Director: Gunnar Vikene | 78 minutes | family | Actors: Thor Michael Aamodt, Elias Holmen Sørensen, Robert Skjærstad, Ann Kristin Sømme, Reidar Sørensen, Anneke von der Lippe, Sven Wollter, Adele Karoline Dahl, Eli-Anne Linnestad, Eivind Sander, Frederik Melby, Tobias Roald, Jonas Joranger Larsen, Julia Boracco Braaten, Maria Elisabeth Hansen

Scandinavia has a reputation to uphold when it comes to high-quality youth films. With ‘Trigger’ the Norwegian Gunnar Vikene knows how to live up to his origins. It is a compelling film that, despite its somewhat unoriginal point of departure, manages to captivate the entire playing time. Debutant Monica Boracco Borring has given an intelligent twist to the standard teenage story of a girl and a horse in her screenplay. The combination of various themes, such as fear, death, lies and the elderly, works out very well in this film.

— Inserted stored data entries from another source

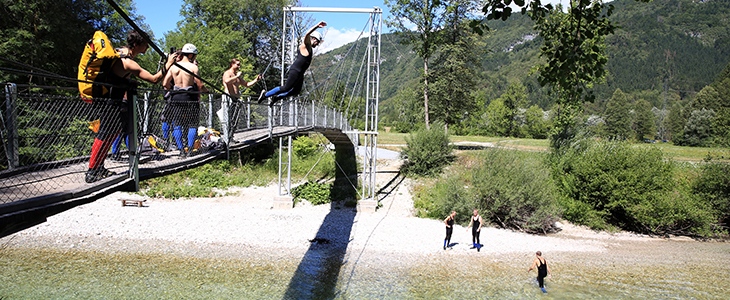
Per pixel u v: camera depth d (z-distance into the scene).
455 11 33.97
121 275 13.26
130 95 4.77
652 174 22.64
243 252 15.88
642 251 19.39
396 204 24.47
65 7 21.95
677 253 19.30
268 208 22.41
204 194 24.27
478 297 12.95
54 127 4.18
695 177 25.59
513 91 67.62
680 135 62.25
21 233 16.88
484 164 22.78
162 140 6.32
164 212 20.56
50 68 21.53
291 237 17.91
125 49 4.94
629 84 141.50
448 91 35.22
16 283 12.33
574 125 27.30
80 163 4.87
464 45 34.78
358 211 22.88
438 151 30.02
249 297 12.00
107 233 17.33
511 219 21.81
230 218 20.08
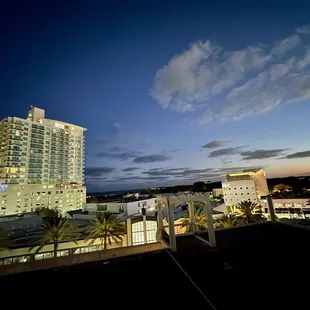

Eleven-year-old Alise has been telling her classmates for a long time that she can ride horses and even tame wild horses. Actually Alise is a scaredy-cat who, inspired by her grandfather’s stories about the past, wants to pretend to be much better than she is. The girl is even terrified of horses, she doesn’t even dare to get close to it. A lie that starts small and even innocent, but an unexpected event entangles her in a web of her own deception.

Her grandfather has not been doing well for ages. He is a grumpy old man, who in one of the first scenes manages to evoke feelings of disgust in the audience. However, it is also clear that there is more to his gruff attitude than meets the eye. The viewer gradually finds out, along with Alise. The two family members grow closer and closer throughout the film. The story has been deliberately kept small. Because side plots and too many minor characters have been omitted, the focus is purely on the rescue of the horse by Alise and her grandfather and the developments that both characters go through because of this event. It’s great that this can be told in such a credible way in just 75 minutes.

At times, especially at the end, the film is so exciting that the viewer will be fascinated to sit on the edge of his or her seat, as if ‘Trigger’ were a fierce action thriller. The young Ann Kristin Sømme enchants viewers with her roguish look, but just as often frightened facial expressions. Hopefully for the promising actress it will not stop with this one role. The images of the beautiful horse are also very beautiful. ‘Trigger’ is specifically intended for young people, but adults will also undoubtedly enjoy this Norwegian film.